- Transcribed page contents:
□ □ □ □ □
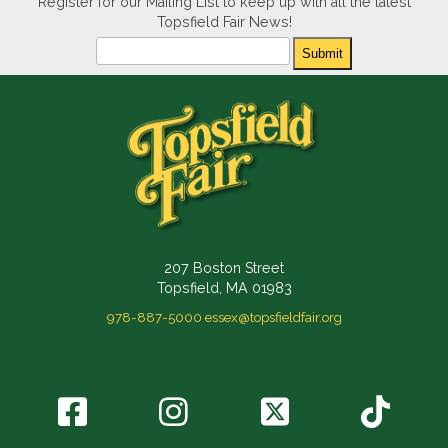
Register for our Mailing List to keep up with all the latest
Topsfield Fair News!
Newsletter
Submit
207 Boston Street
Topsfield, MA 01983
978-887-5000
essex@topsfieldfair.org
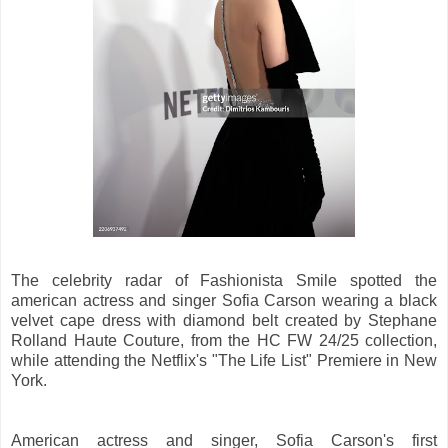
The celebrity radar of Fashionista Smile spotted the
american actress and singer Sofia Carson wearing a black
velvet cape dress with diamond belt created by Stephane
Rolland Haute Couture, from the HC FW 24/25 collection,
while attending the Netflix's "The Life List" Premiere in New
York.
American actress and singer, Sofia Carson's first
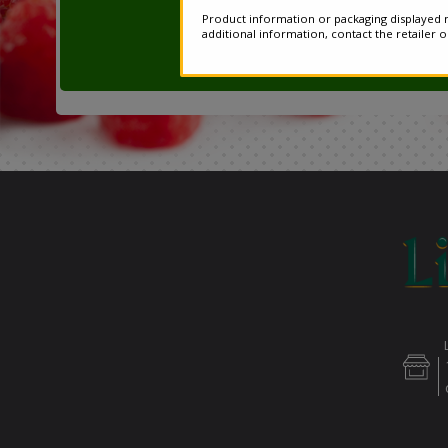
Product information or packaging displayed m
additional information, contact the retailer 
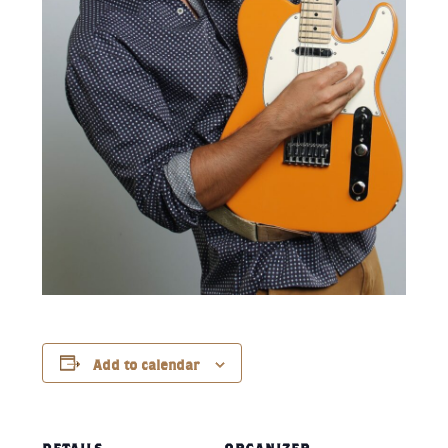
Add to calendar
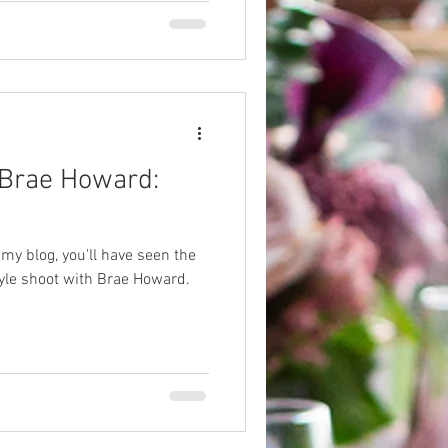
 Brae Howard:
 my blog, you'll have seen the
yle shoot with Brae Howard.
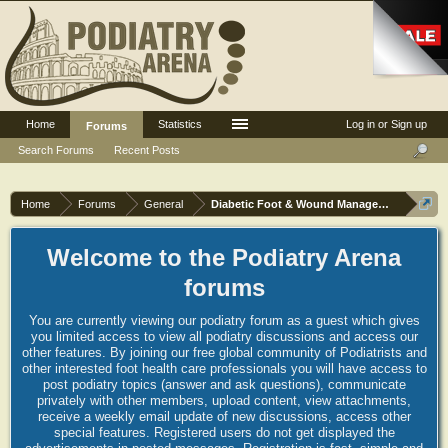
Home
Statistics
Log in or Sign up
Forums
Search Forums
Recent Posts
Home
Forums
General
Diabetic Foot & Wound Management
Welcome to the Podiatry Arena
forums
You are currently viewing our podiatry forum as a guest which gives
you limited access to view all podiatry discussions and access our
other features. By joining our free global community of Podiatrists and
other interested foot health care professionals you will have access to
post podiatry topics (answer and ask questions), communicate
privately with other members, upload content, view attachments,
receive a weekly email update of new discussions, access other
special features. Registered users do not get displayed the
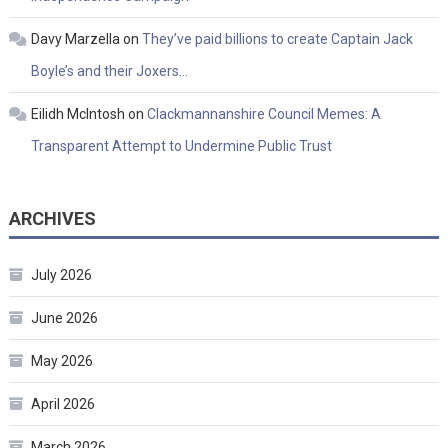
Davy Marzella
on
They’ve paid billions to create Captain Jack
Boyle’s and their Joxers…
Eilidh McIntosh
on
Clackmannanshire Council Memes: A
Transparent Attempt to Undermine Public Trust
ARCHIVES
July 2026
June 2026
May 2026
April 2026
March 2026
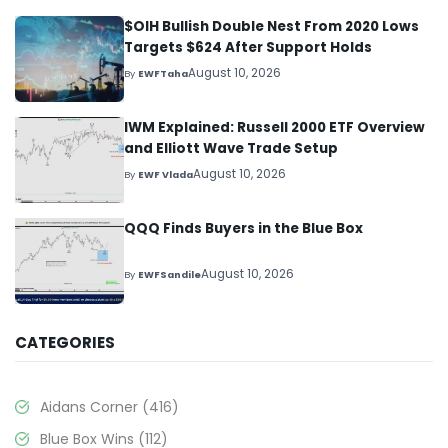
$OIH Bullish Double Nest From 2020 Lows
Targets $624 After Support Holds
August 10, 2026
By
EWFTaha
IWM Explained: Russell 2000 ETF Overview
and Elliott Wave Trade Setup
August 10, 2026
By
EWF Vlada
QQQ Finds Buyers in the Blue Box
August 10, 2026
By
EWFSandile
CATEGORIES
Aidans Corner
(416)
Blue Box Wins
(112)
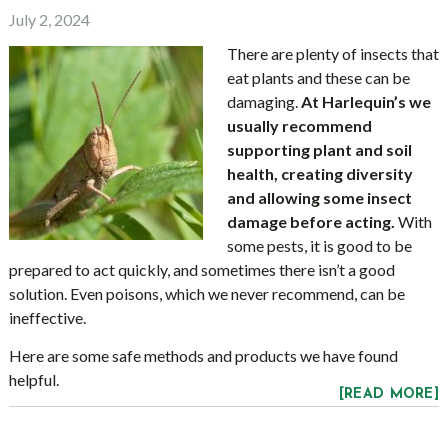
July 2, 2024
There are plenty of insects that
eat plants and these can be
damaging.
At Harlequin’s we
usually recommend
supporting plant and soil
health, creating diversity
and allowing some insect
damage before acting.
With
some pests, it is good to be
prepared to act quickly, and sometimes there isn’t a good
solution. Even poisons, which we never recommend, can be
ineffective.
Here are some safe methods and products we have found
helpful.
[READ MORE]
□ □ □ □ □
- What to work on: Omit each image and transcribe the remaining records word for word.

- Task solution:
Register for our Mailing List to keep up with all the latest
Topsfield Fair News!
Newsletter
Submit
207 Boston Street
Topsfield, MA 01983
978-887-5000
essex@topsfieldfair.org
The celebrity radar of Fashionista Smile spotted the
american actress and singer Sofia Carson wearing a black
velvet cape dress with diamond belt created by Stephane
Rolland Haute Couture, from the HC FW 24/25 collection,
while attending the Netflix's "The Life List" Premiere in New
York.
American actress and singer, Sofia Carson's first
Product information or packaging displayed m
additional information, contact the retailer 
Add to calendar
 Brae Howard:
 my blog, you'll have seen the
yle shoot with Brae Howard.
Home
Statistics
Log in or Sign up
Forums
Search Forums
Recent Posts
Home
Forums
General
Diabetic Foot & Wound Management
Welcome to the Podiatry Arena
forums
You are currently viewing our podiatry forum as a guest which gives
you limited access to view all podiatry discussions and access our
other features. By joining our free global community of Podiatrists and
other interested foot health care professionals you will have access to
post podiatry topics (answer and ask questions), communicate
privately with other members, upload content, view attachments,
receive a weekly email update of new discussions, access other
special features. Registered users do not get displayed the
Davy Marzella
on
They’ve paid billions to create Captain Jack
Boyle’s and their Joxers…
Eilidh McIntosh
on
Clackmannanshire Council Memes: A
Transparent Attempt to Undermine Public Trust
ARCHIVES
July 2026
June 2026
May 2026
April 2026
March 2026
$OIH Bullish Double Nest From 2020 Lows
Targets $624 After Support Holds
August 10, 2026
By
EWFTaha
IWM Explained: Russell 2000 ETF Overview
and Elliott Wave Trade Setup
August 10, 2026
By
EWF Vlada
QQQ Finds Buyers in the Blue Box
August 10, 2026
By
EWFSandile
CATEGORIES
Aidans Corner
(416)
Blue Box Wins
(112)
July 2, 2024
There are plenty of insects that
eat plants and these can be
damaging.
At Harlequin’s we
usually recommend
supporting plant and soil
health, creating diversity
and allowing some insect
damage before acting.
With
some pests, it is good to be
prepared to act quickly, and sometimes there isn’t a good
solution. Even poisons, which we never recommend, can be
ineffective.
Here are some safe methods and products we have found
helpful.
[READ MORE]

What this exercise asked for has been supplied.